In a recent study it was found that frailty increases throughout adulthood as people age and not just after age 65.
Frailty in medical terms refers to a person's health status and the risk of adverse events related to various health conditions. It is usually associated with older adults.
The researchers wanted to know the impact of age on fitness and frailty and the impact of fitness and frailty related to age and sex on mortality.
They looked at data on 14 713 people, of whom 54 percent were women, over a 12 year period from 1994-95 to 2006-07 with two-year monitoring intervals.
A Frailty Index, used to grade risk, rated people's health levels and the accumulation of health deficits.
Most participants (7183) reported fairly high relative fitness at the start of the study compared with 1019 who were frail.
These relatively fit people generally stayed healthy and those who were frail at the start were most likely to die.

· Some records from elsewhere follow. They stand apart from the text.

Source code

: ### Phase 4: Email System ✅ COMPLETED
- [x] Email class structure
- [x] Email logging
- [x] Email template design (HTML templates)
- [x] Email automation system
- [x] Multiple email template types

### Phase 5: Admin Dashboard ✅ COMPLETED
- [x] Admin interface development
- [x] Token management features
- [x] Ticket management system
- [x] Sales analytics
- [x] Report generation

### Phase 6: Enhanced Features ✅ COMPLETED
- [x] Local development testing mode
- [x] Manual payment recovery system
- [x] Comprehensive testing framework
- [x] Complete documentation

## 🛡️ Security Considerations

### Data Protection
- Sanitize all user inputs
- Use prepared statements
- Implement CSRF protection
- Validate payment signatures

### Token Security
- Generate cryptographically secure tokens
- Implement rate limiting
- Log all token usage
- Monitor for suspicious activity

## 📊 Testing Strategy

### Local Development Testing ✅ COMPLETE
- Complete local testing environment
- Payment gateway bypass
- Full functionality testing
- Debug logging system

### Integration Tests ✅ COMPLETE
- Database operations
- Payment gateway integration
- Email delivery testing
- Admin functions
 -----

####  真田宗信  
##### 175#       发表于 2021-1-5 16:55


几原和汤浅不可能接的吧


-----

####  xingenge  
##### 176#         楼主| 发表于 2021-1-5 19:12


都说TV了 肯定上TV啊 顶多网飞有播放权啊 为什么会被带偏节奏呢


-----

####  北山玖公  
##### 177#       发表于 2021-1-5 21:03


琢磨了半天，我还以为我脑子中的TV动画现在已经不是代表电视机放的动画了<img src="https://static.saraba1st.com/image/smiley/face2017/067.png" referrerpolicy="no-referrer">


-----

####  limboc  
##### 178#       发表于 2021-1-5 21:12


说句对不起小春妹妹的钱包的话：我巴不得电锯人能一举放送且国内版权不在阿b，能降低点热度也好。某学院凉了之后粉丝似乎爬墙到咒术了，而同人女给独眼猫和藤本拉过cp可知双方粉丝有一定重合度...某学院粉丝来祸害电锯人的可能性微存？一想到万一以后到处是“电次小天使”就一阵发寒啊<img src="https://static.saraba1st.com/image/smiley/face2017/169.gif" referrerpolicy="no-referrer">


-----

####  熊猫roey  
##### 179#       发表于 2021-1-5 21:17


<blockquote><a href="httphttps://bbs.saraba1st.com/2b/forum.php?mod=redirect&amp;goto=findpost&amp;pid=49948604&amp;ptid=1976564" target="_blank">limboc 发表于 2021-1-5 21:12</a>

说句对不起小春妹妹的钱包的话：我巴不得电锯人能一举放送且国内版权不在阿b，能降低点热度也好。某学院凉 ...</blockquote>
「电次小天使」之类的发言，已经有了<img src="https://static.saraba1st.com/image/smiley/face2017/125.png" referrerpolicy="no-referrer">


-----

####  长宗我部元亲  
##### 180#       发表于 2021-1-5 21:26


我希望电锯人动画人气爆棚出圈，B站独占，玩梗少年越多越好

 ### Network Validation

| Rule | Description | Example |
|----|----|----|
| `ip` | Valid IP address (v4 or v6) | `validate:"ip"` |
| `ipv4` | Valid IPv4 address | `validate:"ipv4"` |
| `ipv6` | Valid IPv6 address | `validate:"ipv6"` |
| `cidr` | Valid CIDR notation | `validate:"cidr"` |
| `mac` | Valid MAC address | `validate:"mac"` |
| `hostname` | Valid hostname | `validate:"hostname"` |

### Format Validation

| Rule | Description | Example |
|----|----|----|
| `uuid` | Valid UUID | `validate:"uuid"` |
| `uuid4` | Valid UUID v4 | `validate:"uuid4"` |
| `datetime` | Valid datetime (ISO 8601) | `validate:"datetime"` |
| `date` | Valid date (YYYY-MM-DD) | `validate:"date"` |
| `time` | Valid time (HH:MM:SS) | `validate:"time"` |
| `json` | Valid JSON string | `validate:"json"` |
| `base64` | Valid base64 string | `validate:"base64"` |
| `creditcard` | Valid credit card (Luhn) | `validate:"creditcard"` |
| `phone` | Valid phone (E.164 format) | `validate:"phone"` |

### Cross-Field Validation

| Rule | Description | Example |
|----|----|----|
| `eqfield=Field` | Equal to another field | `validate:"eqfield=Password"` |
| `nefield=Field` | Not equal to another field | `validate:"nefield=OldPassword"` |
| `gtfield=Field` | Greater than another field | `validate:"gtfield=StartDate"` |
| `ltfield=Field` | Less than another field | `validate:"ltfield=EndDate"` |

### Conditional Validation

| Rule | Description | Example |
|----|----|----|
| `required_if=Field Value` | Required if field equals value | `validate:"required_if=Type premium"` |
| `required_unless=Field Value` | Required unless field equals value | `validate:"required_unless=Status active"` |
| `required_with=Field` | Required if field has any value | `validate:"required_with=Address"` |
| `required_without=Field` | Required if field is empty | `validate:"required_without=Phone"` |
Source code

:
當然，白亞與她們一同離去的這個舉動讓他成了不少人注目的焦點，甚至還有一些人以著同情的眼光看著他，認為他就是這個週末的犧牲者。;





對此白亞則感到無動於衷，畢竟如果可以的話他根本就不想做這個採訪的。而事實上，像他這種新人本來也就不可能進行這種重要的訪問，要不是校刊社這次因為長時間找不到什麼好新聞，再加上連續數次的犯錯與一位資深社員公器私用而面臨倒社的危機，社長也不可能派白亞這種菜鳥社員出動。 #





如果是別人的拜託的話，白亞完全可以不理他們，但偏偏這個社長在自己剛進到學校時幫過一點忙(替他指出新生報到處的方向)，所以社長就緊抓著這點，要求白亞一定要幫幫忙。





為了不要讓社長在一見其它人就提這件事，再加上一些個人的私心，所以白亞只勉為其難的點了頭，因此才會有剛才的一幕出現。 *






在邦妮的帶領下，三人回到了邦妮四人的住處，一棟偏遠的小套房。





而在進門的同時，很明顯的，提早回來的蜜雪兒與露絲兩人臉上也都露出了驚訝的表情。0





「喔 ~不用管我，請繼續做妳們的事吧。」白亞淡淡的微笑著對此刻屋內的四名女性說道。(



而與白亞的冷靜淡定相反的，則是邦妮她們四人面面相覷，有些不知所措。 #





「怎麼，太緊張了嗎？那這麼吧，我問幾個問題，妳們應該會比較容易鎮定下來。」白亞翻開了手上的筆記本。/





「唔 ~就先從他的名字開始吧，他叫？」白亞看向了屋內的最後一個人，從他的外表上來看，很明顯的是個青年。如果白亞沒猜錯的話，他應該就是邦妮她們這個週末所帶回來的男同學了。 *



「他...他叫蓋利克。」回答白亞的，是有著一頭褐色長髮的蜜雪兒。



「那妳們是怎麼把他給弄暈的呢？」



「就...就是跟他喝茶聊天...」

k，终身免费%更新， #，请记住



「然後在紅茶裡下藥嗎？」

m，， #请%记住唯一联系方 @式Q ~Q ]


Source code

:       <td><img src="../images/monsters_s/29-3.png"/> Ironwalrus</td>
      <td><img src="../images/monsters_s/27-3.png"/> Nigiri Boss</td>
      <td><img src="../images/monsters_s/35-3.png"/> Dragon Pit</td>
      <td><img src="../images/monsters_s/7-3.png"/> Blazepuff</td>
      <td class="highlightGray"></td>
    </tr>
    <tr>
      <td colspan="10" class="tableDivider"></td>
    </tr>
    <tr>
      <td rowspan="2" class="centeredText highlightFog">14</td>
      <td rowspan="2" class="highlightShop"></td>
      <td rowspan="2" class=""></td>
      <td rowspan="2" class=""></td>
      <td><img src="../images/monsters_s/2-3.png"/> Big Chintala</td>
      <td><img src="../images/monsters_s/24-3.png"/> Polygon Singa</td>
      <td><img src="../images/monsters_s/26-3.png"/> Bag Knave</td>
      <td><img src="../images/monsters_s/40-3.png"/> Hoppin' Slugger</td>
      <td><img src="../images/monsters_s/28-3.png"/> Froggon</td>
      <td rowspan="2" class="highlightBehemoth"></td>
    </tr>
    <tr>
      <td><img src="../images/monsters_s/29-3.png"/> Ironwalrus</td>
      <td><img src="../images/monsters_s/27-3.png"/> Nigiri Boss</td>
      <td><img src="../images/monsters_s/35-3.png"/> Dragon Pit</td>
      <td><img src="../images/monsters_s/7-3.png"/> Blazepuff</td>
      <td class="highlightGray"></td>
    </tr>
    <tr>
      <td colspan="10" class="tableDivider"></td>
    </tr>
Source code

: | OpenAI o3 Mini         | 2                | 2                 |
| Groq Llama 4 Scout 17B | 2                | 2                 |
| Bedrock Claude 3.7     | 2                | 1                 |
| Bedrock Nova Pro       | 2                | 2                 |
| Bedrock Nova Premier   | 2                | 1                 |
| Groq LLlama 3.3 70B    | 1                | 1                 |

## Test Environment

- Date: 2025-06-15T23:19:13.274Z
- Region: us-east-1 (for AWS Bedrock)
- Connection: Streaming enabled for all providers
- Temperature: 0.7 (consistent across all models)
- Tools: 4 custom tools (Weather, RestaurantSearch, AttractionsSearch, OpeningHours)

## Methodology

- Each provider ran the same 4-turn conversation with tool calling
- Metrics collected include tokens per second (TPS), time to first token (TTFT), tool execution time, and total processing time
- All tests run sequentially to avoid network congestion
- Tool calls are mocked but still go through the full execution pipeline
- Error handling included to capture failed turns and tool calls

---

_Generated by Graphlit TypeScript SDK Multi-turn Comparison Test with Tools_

As participants aged, their frailty level increased.
"We found that the prevalence of frailty increased exponentially with age throughout the adult life span and not just after age 65, where the sharpest inflection of the curve occurred," wrote Kenneth Rockwood, Dalhousie University and coauthors.
People with higher frailty levels used more health care services and the risk of institutionalisation increased for the frailest.
"Our data suggest that deficit accumulation is a fact of aging, not age, and that the antecedents of frailty in late life manifest at least by middle age," the authors said.
The study was published Canadian Medical Association Journal.